Artificial Intelligence for the Diagnosis and Grading of Prostate Cancer
The Gleason grading system has been the most reliable tool for the prognosis of localized prostate cancer since its development. However, its clinical application may be limited by interobserver variability in grading and quantification, which has negative consequences for risk assessment and clinical management of prostate cancer. As such, several studies have examined the impact of an artificial intelligence-assisted approach to prostate cancer grading and quantification. Marginean and colleagues2 developed an artificial intelligence algorithm based on machine learning and convolutional neural networks, as a tool for improved standardization in Gleason grading in prostate cancer biopsies. This study included 698 prostate biopsy sections from 174 patients that were used for training, with a final algorithm tested on 37 biopsy sections from 21 patients, with digitized slide images from two different scanners. Overall, this algorithm had a high accuracy in detecting cancer areas with 100% sensitivity and 68% specificity. Compared to pathologists, the algorithm also performed well in detecting cancer areas with an intraclass correlation coefficient of 0.99 and assigning the Gleason patterns correctly (Gleason patterns 3 and 4 ICC: 0.96 and 0.94, respectively; Gleason pattern 5 ICC: 0.82).

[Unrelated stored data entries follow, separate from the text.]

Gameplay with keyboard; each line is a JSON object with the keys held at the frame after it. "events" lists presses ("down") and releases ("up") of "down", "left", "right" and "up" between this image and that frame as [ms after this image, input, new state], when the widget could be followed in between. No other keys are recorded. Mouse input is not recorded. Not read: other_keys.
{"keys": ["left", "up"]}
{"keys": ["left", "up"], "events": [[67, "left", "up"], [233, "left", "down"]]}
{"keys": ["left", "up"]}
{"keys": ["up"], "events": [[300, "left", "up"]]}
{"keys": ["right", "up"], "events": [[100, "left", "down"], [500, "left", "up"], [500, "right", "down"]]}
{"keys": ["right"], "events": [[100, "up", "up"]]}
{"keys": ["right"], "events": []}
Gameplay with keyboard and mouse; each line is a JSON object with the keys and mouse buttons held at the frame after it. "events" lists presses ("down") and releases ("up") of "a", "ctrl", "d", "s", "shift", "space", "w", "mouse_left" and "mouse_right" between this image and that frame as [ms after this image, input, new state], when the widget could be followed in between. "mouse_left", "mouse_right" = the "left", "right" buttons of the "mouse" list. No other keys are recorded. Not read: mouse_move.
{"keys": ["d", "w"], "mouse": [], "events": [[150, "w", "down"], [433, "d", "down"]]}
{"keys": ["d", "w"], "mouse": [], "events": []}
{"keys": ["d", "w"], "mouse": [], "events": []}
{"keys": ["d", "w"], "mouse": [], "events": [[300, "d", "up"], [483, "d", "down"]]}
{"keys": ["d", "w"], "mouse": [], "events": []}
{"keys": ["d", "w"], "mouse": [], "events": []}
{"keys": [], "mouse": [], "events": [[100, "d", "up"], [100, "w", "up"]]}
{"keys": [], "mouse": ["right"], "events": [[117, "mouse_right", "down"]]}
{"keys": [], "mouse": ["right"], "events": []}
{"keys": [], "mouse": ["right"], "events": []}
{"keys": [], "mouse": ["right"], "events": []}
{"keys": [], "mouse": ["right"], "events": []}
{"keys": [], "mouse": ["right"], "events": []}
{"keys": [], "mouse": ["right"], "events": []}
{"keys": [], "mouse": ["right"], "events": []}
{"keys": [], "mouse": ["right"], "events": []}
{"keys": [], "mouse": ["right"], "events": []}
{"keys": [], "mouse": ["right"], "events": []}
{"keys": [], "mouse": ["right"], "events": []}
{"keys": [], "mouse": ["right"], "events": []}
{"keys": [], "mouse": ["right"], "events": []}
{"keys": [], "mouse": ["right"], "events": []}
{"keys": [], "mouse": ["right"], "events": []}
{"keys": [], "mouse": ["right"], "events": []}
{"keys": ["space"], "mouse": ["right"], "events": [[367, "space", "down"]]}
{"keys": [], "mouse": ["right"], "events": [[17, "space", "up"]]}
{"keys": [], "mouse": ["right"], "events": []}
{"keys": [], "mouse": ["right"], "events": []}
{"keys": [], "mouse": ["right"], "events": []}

Huang et al.3 have also reported their results of a single center assessment examining the impact of an artificial intelligence-assisted approach to prostate cancer grading and quantification. This study included 589 men with biopsy-confirmed prostate cancer who received care from January 1, 2005, through February 28, 2017. A total of 1,000 biopsy slides were selected and scanned to create digital whole-slide images. These were subsequently used to develop and validate a deep convolutional neural network-based artificial intelligence-powered platform. These whole-slide images were then divided into a training set (n = 838) and validation set (n = 162). As follows is an example of the artificial intelligence-power platform, with the left panel showing results of quantitative Gleason grading and quantification of prostate cancer volume, while the right panel shows biopsy cores with annotations independently made by artificial intelligence:
Ultimately, the artificial intelligence system was able to distinguish prostate cancer from benign prostatic epithelium and stroma with high accuracy at the patch-pixel level, with an area under the receiver operating characteristic curve of 0.92 (95% CI, 0.88-0.95). Furthermore, the artificial intelligence system achieved an almost perfect agreement with the training pathologist in detecting prostate cancer at the patch-pixel level (weighted κ = 0.97) and in grading prostate cancer at the slide level (weighted κ = 0.98). The use of the artificial intelligence-assisted method was also associated with significant improvements in the concordance of prostate cancer grading and quantification between three pathologists and significantly higher weighted κ values for all pathologists compared with the manual method.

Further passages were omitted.